- **What the task asks**:
In the passage on random forest streamflow prediction, what does the RF algorithm use to reduce overfitting?

- **Text segment**:
This study implemented the ODT method and compared its performance with that of the GBT, RF, and sold DT algorithms. The results indicate that the ODT exhibits better accuracy and offer high confidence levels in solving prediction challenges. In recent times, significant efforts have been made to enhance the efficiency of the ODT method, resulting in its widespread implementation for the purpose of predicting river future inflow. The RF is a type of supervised learning technique that is utilised for both regression and classification applications (Sahour et al. 2021). Furthermore, RF combines and utilises the weakly ensemble classifiers DT to form a more robust classifier (Cutler 2010; Goldstein et al. 2011).
The RF technique produces a collection of trees that collectively form a more compact DT, and the ultimate categorisation is determined by allowing these trees to choose the most popular classes (Cutler 2010; Hou et al. 2021). At each node, the features of each created tree are selected randomly, whereas a conventional CART DT utilises all available information. As a result, the RF algorithm ensures the presence of random characteristics. During the process of randomly picking features, the input training data used to create each tree are derived from a complete training set. This is achieved by randomly selecting a specified number of training samples with replacements. This methodology guarantees the randomisation of the training samples. Subsequently, a tree is cultivated on the novel training set through the utilisation of random feature selection. Every tree reaches its optimum growth potential without undergoing any pruning. The utilisation of dual randomness in random forests serves to mitigate the issue of overfitting, hence improving both the accuracy and generalisation capacity of the model. Furthermore, the RF is widely utilised in various fields, including hydrology, due to its high accuracy, capability with large datasets, and robustness against noisy data (Schoppa et al. 2020). Moreover, researchers have implemented RF in numerous streamflow prediction events, demonstrating encouraging results and remarkable adaptability to diverse scenarios. Such circumstances pertain to flood prediction studies in Vietnam (Dang et al. 2024), others in India for forecasting streamflow on a one- and three-day lead daily (Naganna et al. 2023), forecasting streamflow one, two, and three days ahead in China (Wang et al. 2022b), streamflow forecasting up to 7 days in the UK (Di Nunno et al. 2023), predicting monthly streamflow in China (Xu et al. 2024), daily streamflow forecasting in China (Shen et al. 2022), and forecasting monthly streamflow in the USA (Wang et al. 2022a). When predicting streamflow, it is important to note that the hybrid RF model consistently outperforms the standalone RF model. Forecasting streamflow for 2, 3, and 4 months in 2021 involves a hybrid model (RF-MLR) that delivers more precise predictions than the standalone model (Abbasi et al. 2021).

- **Records shown**:
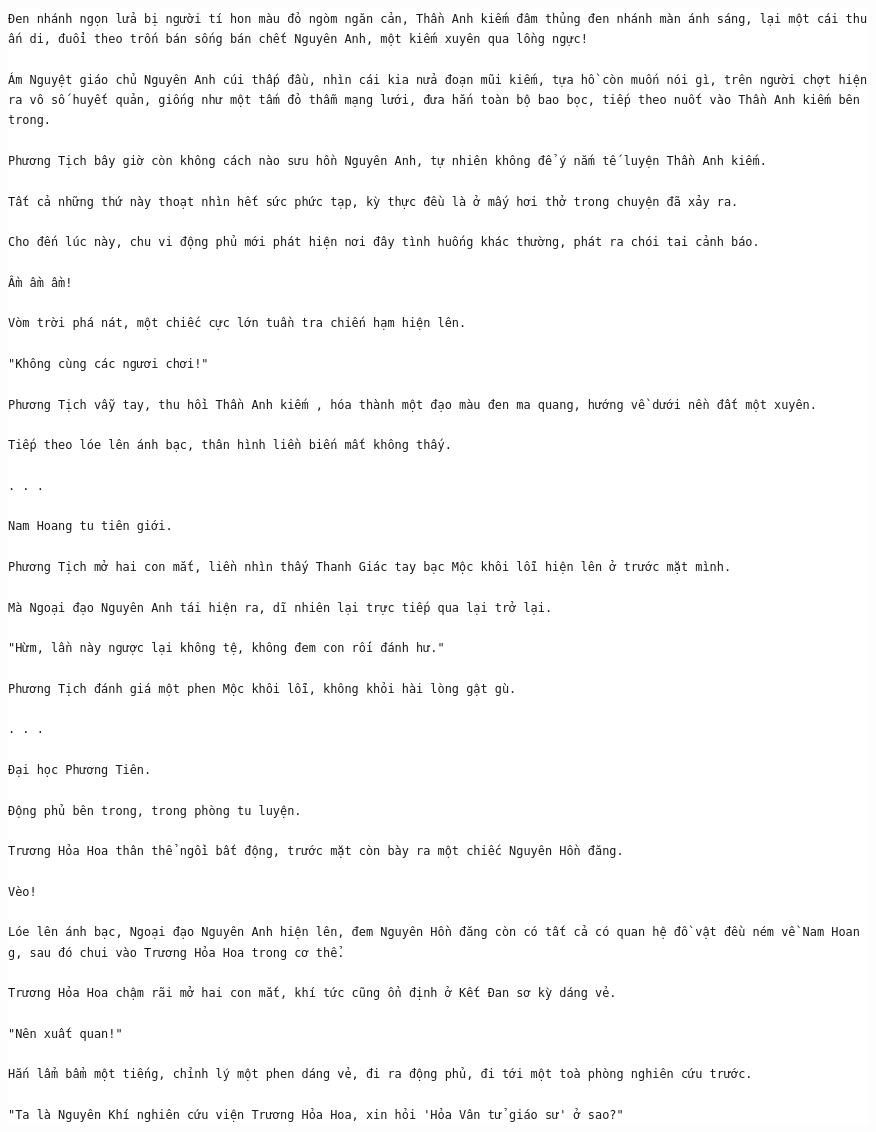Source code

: 	Đen nhánh ngọn lửa bị người tí hon màu đỏ ngòm ngăn cản, Thần Anh kiếm đâm thủng đen nhánh màn ánh sáng, lại một cái thuấn di, đuổi theo trốn bán sống bán chết Nguyên Anh, một kiếm xuyên qua lồng ngực!

	Ám Nguyệt giáo chủ Nguyên Anh cúi thấp đầu, nhìn cái kia nửa đoạn mũi kiếm, tựa hồ còn muốn nói gì, trên người chợt hiện ra vô số huyết quản, giống như một tấm đỏ thẫm mạng lưới, đưa hắn toàn bộ bao bọc, tiếp theo nuốt vào Thần Anh kiếm bên trong.

	Phương Tịch bây giờ còn không cách nào sưu hồn Nguyên Anh, tự nhiên không để ý nắm tế luyện Thần Anh kiếm.

	Tất cả những thứ này thoạt nhìn hết sức phức tạp, kỳ thực đều là ở mấy hơi thở trong chuyện đã xảy ra.

	Cho đến lúc này, chu vi động phủ mới phát hiện nơi đây tình huống khác thường, phát ra chói tai cảnh báo.

	Ầm ầm ầm!

	Vòm trời phá nát, một chiếc cực lớn tuần tra chiến hạm hiện lên.

	"Không cùng các ngươi chơi!"

	Phương Tịch vẫy tay, thu hồi Thần Anh kiếm , hóa thành một đạo màu đen ma quang, hướng về dưới nền đất một xuyên.

	Tiếp theo lóe lên ánh bạc, thân hình liền biến mất không thấy.

	. . .

	Nam Hoang tu tiên giới.

	Phương Tịch mở hai con mắt, liền nhìn thấy Thanh Giác tay bạc Mộc khôi lỗi hiện lên ở trước mặt mình.

	Mà Ngoại đạo Nguyên Anh tái hiện ra, dĩ nhiên lại trực tiếp qua lại trở lại.

	"Hừm, lần này ngược lại không tệ, không đem con rối đánh hư."

	Phương Tịch đánh giá một phen Mộc khôi lỗi, không khỏi hài lòng gật gù.

	. . .

	Đại học Phương Tiên.

	Động phủ bên trong, trong phòng tu luyện.

	Trương Hỏa Hoa thân thể ngồi bất động, trước mặt còn bày ra một chiếc Nguyên Hồn đăng.

	Vèo!

	Lóe lên ánh bạc, Ngoại đạo Nguyên Anh hiện lên, đem Nguyên Hồn đăng còn có tất cả có quan hệ đồ vật đều ném về Nam Hoang, sau đó chui vào Trương Hỏa Hoa trong cơ thể.

	Trương Hỏa Hoa chậm rãi mở hai con mắt, khí tức cũng ổn định ở Kết Đan sơ kỳ dáng vẻ.

	"Nên xuất quan!"

	Hắn lẩm bẩm một tiếng, chỉnh lý một phen dáng vẻ, đi ra động phủ, đi tới một toà phòng nghiên cứu trước.

	"Ta là Nguyên Khí nghiên cứu viện Trương Hỏa Hoa, xin hỏi 'Hỏa Vân tử giáo sư' ở sao?"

- **Written answer**:
It uses dual randomness: features are selected randomly at each node, and each tree's training samples are drawn randomly with replacement from the complete training set.